→ **TASK REQUIREMENTS**:
Word for word, restate the lines from the start of the data down to the line with "rocura de tratamento e volta para a sua", both included.

→ **INPUT RECORDS**:
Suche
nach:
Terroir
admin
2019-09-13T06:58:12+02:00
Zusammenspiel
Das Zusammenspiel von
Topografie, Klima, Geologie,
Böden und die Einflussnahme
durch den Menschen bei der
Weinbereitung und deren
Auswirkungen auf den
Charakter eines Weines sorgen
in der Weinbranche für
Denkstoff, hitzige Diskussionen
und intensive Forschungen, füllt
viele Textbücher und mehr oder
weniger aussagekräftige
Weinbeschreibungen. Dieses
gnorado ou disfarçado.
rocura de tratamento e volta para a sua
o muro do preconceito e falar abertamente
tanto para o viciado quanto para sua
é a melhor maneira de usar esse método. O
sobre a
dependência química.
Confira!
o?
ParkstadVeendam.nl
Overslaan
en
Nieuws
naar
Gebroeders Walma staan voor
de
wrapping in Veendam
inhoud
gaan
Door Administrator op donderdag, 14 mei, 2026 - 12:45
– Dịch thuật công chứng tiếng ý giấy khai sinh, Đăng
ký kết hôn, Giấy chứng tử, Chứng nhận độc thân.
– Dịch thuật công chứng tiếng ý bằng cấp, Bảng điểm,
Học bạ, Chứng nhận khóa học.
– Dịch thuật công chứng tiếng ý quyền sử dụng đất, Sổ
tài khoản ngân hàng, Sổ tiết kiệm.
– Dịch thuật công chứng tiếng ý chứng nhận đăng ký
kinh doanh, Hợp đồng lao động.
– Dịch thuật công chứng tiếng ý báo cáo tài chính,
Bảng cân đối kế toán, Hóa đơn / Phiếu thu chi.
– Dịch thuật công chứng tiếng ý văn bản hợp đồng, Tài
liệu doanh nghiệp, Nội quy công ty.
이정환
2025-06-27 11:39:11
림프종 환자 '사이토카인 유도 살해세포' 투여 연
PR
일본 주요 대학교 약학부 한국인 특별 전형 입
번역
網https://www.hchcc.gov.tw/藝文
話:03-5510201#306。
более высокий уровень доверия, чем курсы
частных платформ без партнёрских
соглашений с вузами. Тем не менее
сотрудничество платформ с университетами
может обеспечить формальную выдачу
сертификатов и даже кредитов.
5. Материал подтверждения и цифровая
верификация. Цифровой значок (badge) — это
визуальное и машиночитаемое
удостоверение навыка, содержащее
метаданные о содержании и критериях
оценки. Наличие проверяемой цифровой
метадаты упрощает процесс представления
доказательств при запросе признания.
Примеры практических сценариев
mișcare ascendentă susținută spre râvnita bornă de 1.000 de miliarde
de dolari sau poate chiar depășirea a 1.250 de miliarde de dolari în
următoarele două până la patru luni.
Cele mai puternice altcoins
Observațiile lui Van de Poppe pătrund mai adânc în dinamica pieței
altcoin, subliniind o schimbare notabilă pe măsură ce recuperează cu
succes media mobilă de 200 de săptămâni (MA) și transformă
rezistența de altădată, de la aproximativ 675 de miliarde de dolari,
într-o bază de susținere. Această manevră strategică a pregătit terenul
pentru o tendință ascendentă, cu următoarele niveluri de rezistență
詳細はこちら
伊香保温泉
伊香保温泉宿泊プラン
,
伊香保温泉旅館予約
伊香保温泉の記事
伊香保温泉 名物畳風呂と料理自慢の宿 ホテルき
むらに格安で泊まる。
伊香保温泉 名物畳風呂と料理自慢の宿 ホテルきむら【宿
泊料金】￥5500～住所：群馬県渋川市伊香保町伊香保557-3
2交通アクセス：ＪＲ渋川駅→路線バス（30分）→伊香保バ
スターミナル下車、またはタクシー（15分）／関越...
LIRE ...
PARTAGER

→ **TASK RESPONSE**:
Suche
nach:
Terroir
admin
2019-09-13T06:58:12+02:00
Zusammenspiel
Das Zusammenspiel von
Topografie, Klima, Geologie,
Böden und die Einflussnahme
durch den Menschen bei der
Weinbereitung und deren
Auswirkungen auf den
Charakter eines Weines sorgen
in der Weinbranche für
Denkstoff, hitzige Diskussionen
und intensive Forschungen, füllt
viele Textbücher und mehr oder
weniger aussagekräftige
Weinbeschreibungen. Dieses
gnorado ou disfarçado.
rocura de tratamento e volta para a sua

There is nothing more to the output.